If a line below includes the string "nose", copy it.

[Saved data entries]

++++++++

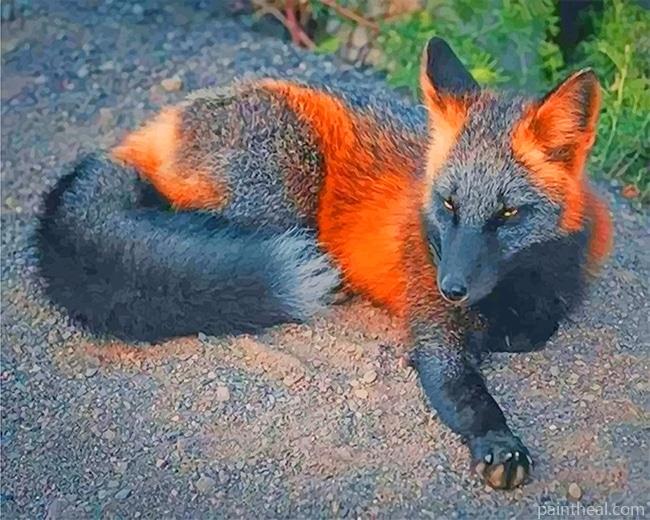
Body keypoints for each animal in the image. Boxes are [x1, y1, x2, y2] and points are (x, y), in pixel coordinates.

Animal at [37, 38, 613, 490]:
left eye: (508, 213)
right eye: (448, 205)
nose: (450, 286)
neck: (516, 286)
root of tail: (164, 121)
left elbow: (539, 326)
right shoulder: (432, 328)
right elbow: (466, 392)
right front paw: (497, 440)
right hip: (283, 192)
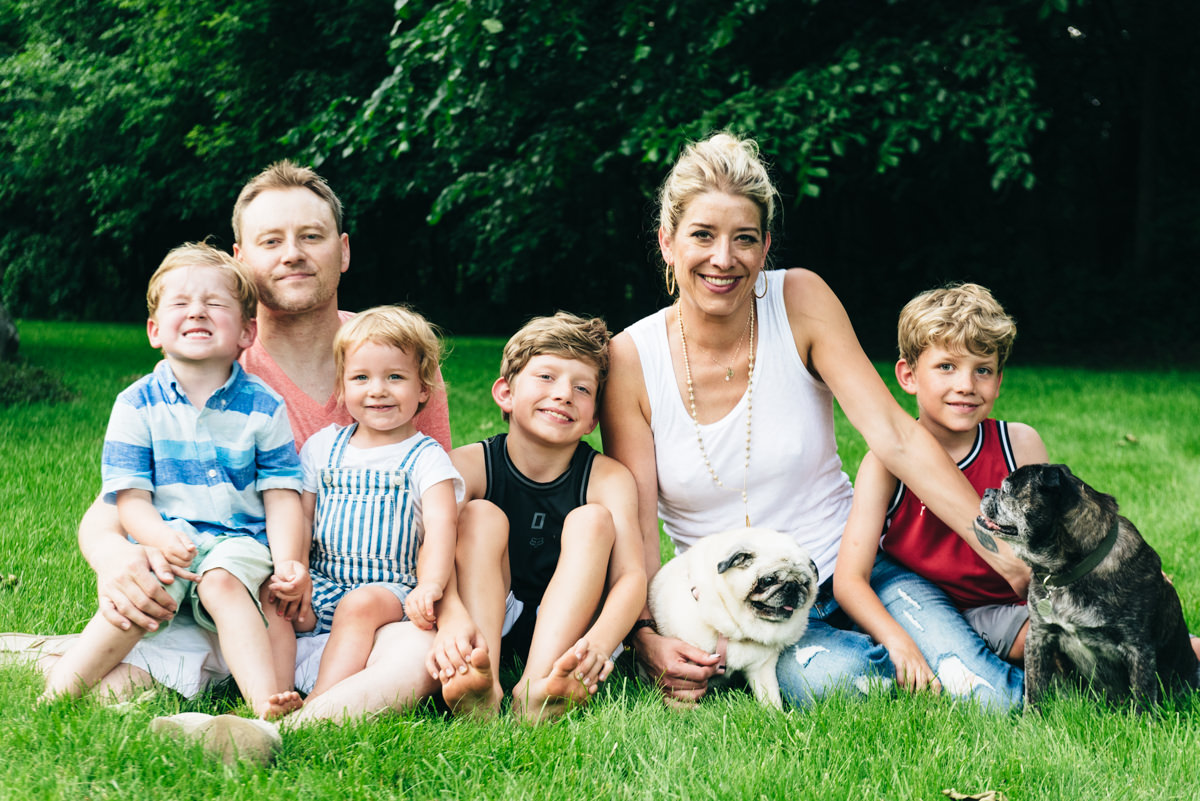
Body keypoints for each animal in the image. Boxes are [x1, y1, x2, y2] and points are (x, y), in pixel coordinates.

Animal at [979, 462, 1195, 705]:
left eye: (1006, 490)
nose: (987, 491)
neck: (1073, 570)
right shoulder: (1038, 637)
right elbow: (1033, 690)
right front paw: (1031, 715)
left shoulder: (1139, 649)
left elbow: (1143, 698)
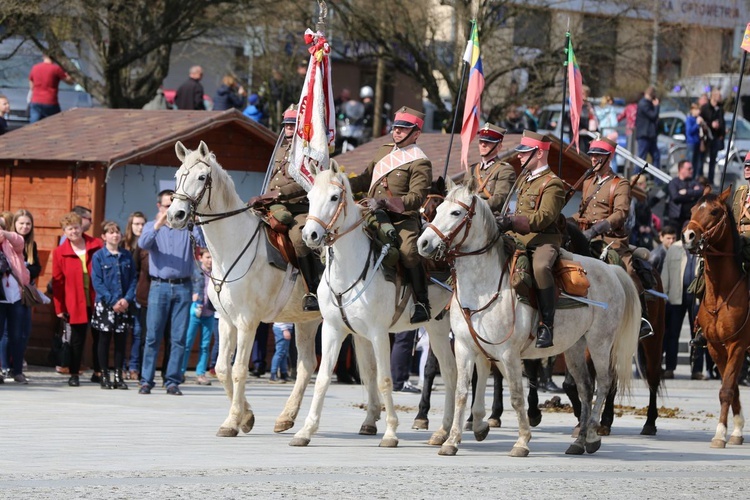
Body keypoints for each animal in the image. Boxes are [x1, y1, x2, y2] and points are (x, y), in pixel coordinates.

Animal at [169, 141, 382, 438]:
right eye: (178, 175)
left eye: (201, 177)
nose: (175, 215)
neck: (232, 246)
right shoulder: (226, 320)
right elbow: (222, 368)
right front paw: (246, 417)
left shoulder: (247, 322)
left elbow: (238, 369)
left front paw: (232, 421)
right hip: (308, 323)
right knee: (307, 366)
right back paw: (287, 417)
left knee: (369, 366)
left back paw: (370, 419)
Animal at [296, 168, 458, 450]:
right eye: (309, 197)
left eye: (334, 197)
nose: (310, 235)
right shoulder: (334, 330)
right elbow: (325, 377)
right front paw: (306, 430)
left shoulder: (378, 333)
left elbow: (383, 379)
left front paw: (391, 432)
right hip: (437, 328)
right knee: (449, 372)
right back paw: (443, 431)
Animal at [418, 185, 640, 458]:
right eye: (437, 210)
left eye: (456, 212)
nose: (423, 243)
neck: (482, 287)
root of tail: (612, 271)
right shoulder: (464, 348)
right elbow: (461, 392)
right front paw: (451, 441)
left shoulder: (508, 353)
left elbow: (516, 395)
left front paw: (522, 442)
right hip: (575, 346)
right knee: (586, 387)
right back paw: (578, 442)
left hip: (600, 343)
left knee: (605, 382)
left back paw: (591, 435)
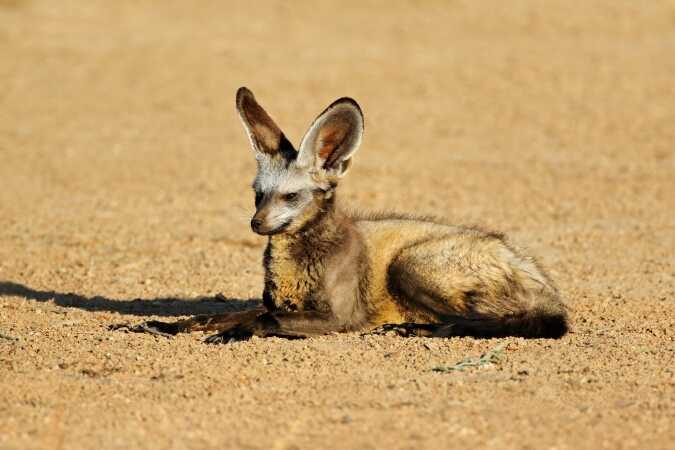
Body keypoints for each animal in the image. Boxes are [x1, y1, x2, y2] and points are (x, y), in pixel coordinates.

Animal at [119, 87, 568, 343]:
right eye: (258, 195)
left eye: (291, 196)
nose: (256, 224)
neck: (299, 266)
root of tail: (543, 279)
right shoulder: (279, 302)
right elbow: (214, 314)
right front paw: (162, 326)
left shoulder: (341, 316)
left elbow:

++++++++

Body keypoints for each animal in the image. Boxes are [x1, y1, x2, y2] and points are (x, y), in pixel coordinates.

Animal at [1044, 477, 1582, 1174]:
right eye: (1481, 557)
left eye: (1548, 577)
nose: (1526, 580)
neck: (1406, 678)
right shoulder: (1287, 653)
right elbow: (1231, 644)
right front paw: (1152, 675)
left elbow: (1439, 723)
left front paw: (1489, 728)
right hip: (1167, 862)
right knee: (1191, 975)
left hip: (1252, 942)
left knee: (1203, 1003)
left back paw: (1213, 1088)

++++++++

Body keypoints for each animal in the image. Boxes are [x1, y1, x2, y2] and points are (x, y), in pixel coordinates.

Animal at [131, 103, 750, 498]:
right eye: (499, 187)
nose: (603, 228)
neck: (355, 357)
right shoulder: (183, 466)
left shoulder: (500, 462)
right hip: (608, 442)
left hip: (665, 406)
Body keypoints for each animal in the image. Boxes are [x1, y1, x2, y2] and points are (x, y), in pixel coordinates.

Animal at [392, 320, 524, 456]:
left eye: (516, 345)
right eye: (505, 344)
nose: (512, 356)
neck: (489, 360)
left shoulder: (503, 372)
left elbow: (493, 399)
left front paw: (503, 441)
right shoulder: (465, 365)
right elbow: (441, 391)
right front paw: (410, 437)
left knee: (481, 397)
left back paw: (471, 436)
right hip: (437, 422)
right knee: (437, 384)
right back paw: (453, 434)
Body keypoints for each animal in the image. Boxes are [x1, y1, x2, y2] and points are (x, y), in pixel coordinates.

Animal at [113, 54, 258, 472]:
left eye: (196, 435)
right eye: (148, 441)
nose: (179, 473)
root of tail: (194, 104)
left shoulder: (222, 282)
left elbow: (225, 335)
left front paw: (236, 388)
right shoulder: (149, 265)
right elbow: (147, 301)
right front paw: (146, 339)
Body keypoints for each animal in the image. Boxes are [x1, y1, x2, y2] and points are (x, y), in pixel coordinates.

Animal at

++++++++

*Answer to the problem*
nose: (450, 286)
nose: (987, 491)
nose: (175, 215)
nose: (310, 235)
nose: (423, 243)
nose: (256, 224)
nose: (1526, 580)
nose: (603, 228)
nose: (512, 356)
nose: (179, 473)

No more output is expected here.